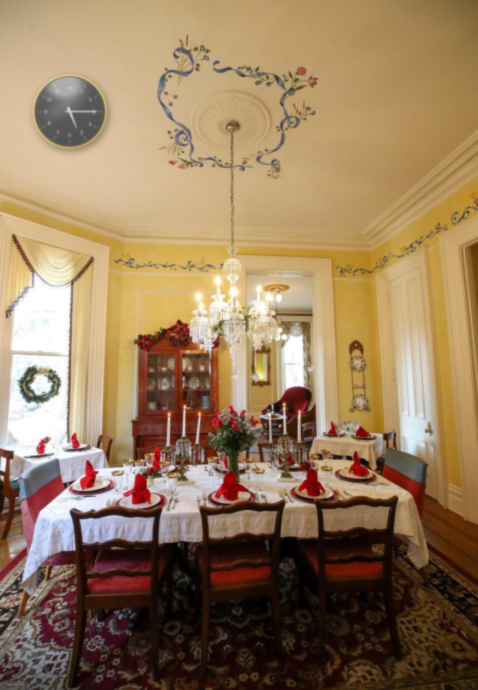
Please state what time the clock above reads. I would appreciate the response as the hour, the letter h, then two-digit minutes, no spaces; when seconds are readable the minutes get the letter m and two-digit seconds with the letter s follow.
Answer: 5h15
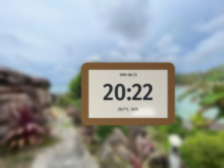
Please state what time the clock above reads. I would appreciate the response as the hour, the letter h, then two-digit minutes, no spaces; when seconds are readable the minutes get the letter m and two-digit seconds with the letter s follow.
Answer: 20h22
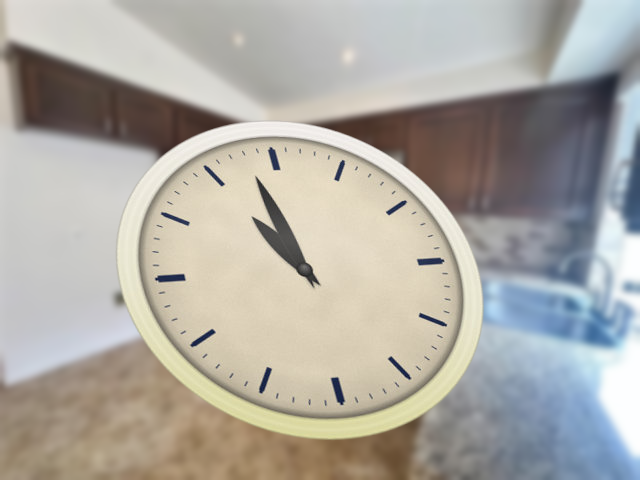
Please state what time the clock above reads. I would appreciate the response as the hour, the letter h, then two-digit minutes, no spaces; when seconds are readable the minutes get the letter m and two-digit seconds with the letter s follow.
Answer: 10h58
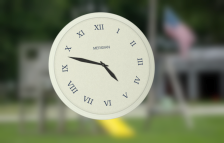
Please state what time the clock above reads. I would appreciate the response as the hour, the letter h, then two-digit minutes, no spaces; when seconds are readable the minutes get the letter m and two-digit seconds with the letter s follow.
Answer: 4h48
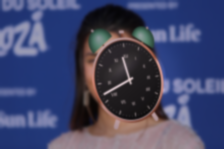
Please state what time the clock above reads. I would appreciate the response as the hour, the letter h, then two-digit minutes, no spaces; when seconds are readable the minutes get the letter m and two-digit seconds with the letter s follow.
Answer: 11h42
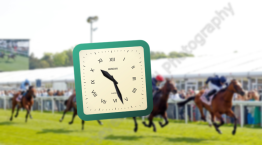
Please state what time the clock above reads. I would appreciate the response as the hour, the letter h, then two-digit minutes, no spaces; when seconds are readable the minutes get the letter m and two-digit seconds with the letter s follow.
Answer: 10h27
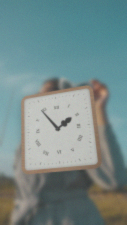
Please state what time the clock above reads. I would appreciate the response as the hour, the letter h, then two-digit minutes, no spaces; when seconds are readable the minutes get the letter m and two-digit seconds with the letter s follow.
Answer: 1h54
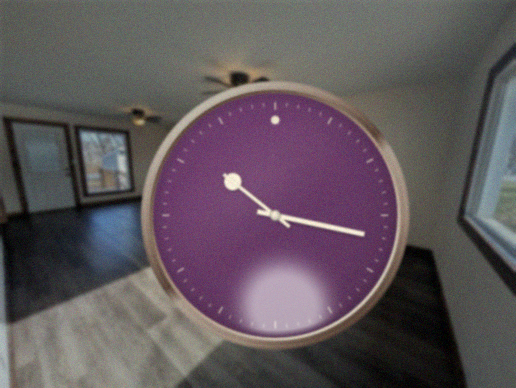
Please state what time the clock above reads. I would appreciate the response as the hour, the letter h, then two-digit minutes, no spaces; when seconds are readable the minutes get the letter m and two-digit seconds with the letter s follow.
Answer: 10h17
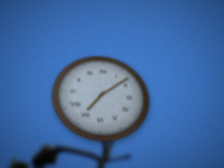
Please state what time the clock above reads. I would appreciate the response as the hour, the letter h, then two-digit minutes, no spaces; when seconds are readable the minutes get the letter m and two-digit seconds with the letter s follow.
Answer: 7h08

****

## GIVEN TASK
Arrange the listing, from its start through the line that contains "Answer: 10h17", as a Markdown table with the columns Row and Line, giving each line a numbered row and skipping blank lines. Leave the pictures out.

## FULL RESPONSE
| Row | Line |
|---|---|
| 1 | Please state what time the clock above reads. I would appreciate the response as the hour, the letter h, then two-digit minutes, no spaces; when seconds are readable the minutes get the letter m and two-digit seconds with the letter s follow. |
| 2 | Answer: 5h15 |
| 3 | Please state what time the clock above reads. I would appreciate the response as the hour, the letter h, then two-digit minutes, no spaces; when seconds are readable the minutes get the letter m and two-digit seconds with the letter s follow. |
| 4 | Answer: 20h22 |
| 5 | Please state what time the clock above reads. I would appreciate the response as the hour, the letter h, then two-digit minutes, no spaces; when seconds are readable the minutes get the letter m and two-digit seconds with the letter s follow. |
| 6 | Answer: 10h58 |
| 7 | Please state what time the clock above reads. I would appreciate the response as the hour, the letter h, then two-digit minutes, no spaces; when seconds are readable the minutes get the letter m and two-digit seconds with the letter s follow. |
| 8 | Answer: 4h48 |
| 9 | Please state what time the clock above reads. I would appreciate the response as the hour, the letter h, then two-digit minutes, no spaces; when seconds are readable the minutes get the letter m and two-digit seconds with the letter s follow. |
| 10 | Answer: 11h42 |
| 11 | Please state what time the clock above reads. I would appreciate the response as the hour, the letter h, then two-digit minutes, no spaces; when seconds are readable the minutes get the letter m and two-digit seconds with the letter s follow. |
| 12 | Answer: 10h27 |
| 13 | Please state what time the clock above reads. I would appreciate the response as the hour, the letter h, then two-digit minutes, no spaces; when seconds are readable the minutes get the letter m and two-digit seconds with the letter s follow. |
| 14 | Answer: 1h54 |
| 15 | Please state what time the clock above reads. I would appreciate the response as the hour, the letter h, then two-digit minutes, no spaces; when seconds are readable the minutes get the letter m and two-digit seconds with the letter s follow. |
| 16 | Answer: 10h17 |